The buyer claimed for breaches of the warranty above under its buy-side W&I policy. The underwriters refused to pay out, claiming that (among other things) these matters did not amount to a “material adverse change”.

The court was required (among other things) to interpret what the parties meant by the phrase “material adverse change” (or MAC). To do so, the judge reflected on previous cases that have considered the meaning of this phrase, as well as the text of the share sale agreement.

The judge ultimately found that a change of 10% or more to the target’s overall sales amounted to a material adverse change.

You can read more about the case in our separate in-depth piece.

New civil fines for failing to comply with Register of Overseas Entities

New legislation has come into force giving Companies House the power to levy monetary penalties for failure to comply with the requirements to register on the UK’s Register of Overseas Entities (ROE).

Overseas entities that hold certain types of real estate in the UK are required to register on the ROE and provide details of their beneficial owners (and, in some cases, managing officers and any trusts in their corporate structure). Information on the entity, its beneficial owners and its managing officers is publicly available at no cost. (Information on trusts is not publicly available.)

Under the new regulations, if Companies House believes a person has committed an offence under the ROE regime, it can send them a “warning notice” explaining why it believes an offence has occurred and giving them at least 28 days to make representations.

If, after that period, Companies House is satisfied beyond reasonable doubt that the person has committed an offence, it may issue a monetary penalty up to the maximum amount of any fine a court could impose for that offence.

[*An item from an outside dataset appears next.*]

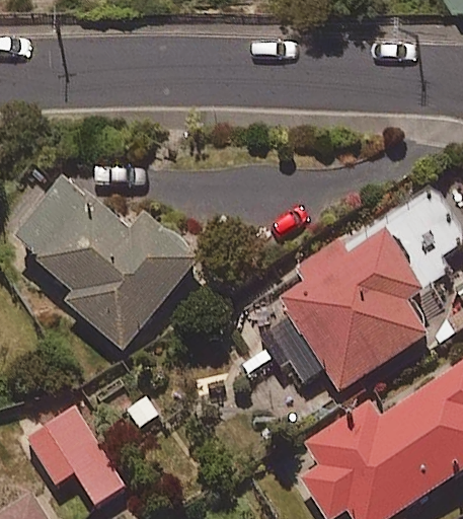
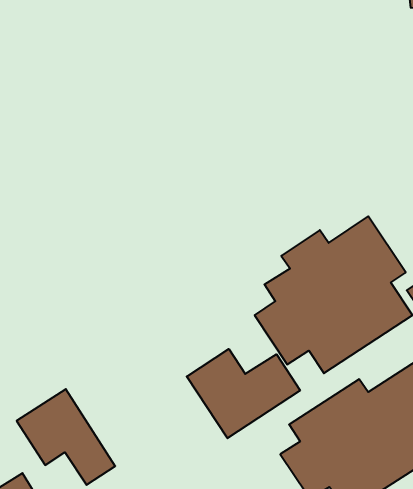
building: [13,177,200,349] -> none
building: none -> [187,349,300,438]

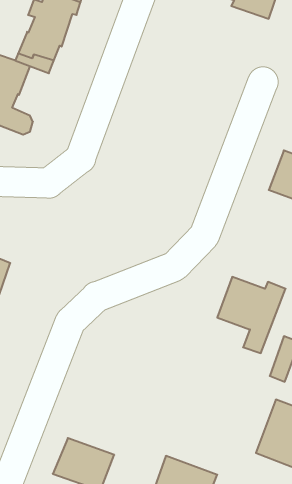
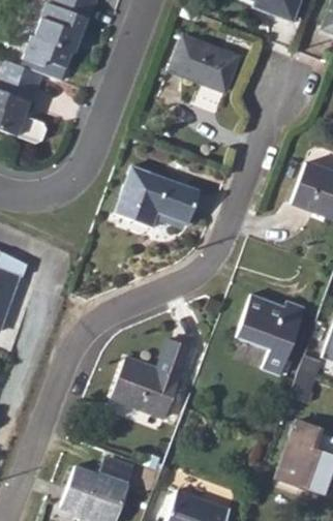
building: none -> [168,39,236,94]
building: none -> [115,166,200,226]
building: none -> [115,331,193,409]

Last week, Companies House published new guidance on how it would use its new enforcement powers. For more information, see our previous Corporate Law Update.

First two Sustainability Disclosure Standards published

The International Sustainability Standards Board (ISSB) has published its first two IFRS Sustainability Disclosure Standards.

The ISSB originally consulted on the new standards in April 2022 (see our previous Corporate Law Update).

IFRS S1 sets out general requirements for the disclosure of sustainability-related financial information. These integrate into a company’s general financial reporting, so that disclosures on sustainability-related risks and opportunities are presented alongside other information.

IFRS S2 sets out more specific climate-related disclosures. These draw heavily on the recommendations and recommended disclosures in the final report of the Task Force on Climate-related Financial Disclosures (the TCFD).

The standards do not automatically form part of the UK financial reporting framework. In May 2022, the Financial Reporting Council (FRC) asked for UK stakeholder views on the draft standards through a short survey in order to inform its own response to the drafts.

We can now expect the FRC to confirm, in due course, how and to what extent the standards will be incorporated in the UK financial reporting standards.